*** Material provided Section Begins ***

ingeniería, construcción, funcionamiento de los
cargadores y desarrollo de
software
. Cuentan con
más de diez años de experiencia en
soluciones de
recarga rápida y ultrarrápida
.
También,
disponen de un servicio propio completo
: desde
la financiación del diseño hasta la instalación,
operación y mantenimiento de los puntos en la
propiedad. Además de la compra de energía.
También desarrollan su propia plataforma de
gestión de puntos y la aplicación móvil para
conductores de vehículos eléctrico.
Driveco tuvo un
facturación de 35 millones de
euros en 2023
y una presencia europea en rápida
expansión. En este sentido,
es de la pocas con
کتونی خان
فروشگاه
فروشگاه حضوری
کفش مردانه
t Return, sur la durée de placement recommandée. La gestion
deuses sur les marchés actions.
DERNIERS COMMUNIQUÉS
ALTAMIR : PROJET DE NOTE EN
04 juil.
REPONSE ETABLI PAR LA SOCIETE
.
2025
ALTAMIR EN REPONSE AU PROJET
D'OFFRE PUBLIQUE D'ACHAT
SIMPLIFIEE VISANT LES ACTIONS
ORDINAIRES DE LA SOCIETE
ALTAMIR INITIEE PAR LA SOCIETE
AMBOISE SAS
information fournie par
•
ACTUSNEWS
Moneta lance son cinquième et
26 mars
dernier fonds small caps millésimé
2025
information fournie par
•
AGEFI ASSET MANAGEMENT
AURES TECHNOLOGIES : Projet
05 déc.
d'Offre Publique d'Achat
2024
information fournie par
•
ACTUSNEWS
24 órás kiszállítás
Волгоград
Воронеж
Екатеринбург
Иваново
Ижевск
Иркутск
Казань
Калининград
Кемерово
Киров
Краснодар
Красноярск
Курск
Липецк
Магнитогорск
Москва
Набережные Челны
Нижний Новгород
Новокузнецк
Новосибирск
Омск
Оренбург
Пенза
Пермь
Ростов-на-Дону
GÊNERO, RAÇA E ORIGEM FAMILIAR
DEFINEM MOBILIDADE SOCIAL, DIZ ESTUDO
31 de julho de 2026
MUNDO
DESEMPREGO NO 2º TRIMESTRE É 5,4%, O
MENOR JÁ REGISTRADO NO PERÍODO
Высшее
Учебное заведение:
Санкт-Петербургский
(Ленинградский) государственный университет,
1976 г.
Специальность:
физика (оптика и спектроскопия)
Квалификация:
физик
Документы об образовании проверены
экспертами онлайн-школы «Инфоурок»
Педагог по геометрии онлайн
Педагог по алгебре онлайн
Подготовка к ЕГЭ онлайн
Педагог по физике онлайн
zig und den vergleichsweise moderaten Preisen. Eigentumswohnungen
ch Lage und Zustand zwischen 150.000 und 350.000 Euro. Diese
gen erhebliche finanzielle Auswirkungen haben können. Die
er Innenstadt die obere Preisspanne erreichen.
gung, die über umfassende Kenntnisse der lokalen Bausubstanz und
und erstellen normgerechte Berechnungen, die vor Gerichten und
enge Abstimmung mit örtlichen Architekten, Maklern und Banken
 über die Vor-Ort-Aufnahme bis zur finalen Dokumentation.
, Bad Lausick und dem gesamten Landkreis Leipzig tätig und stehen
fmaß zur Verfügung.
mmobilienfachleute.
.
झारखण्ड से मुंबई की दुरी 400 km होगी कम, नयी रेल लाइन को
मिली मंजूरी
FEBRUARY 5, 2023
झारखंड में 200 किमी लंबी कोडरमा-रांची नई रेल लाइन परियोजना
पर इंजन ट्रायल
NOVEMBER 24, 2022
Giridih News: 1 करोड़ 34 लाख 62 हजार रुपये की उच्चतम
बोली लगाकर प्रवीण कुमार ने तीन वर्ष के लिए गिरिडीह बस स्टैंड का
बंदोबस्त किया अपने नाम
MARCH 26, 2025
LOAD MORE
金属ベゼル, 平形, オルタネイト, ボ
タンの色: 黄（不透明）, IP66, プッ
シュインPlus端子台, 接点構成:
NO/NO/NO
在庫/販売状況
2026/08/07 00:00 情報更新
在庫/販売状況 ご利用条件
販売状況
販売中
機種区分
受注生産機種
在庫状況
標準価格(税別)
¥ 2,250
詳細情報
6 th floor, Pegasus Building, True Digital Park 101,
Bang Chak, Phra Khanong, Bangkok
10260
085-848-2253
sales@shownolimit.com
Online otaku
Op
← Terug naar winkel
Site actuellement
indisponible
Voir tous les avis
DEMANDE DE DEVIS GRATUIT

*** Material provided Section Ends ***

> _How to complete this task_: Copy each line of the listing above that contains the word "über".

> _Reply to the exercise_:
gung, die über umfassende Kenntnisse der lokalen Bausubstanz und
 über die Vor-Ort-Aufnahme bis zur finalen Dokumentation.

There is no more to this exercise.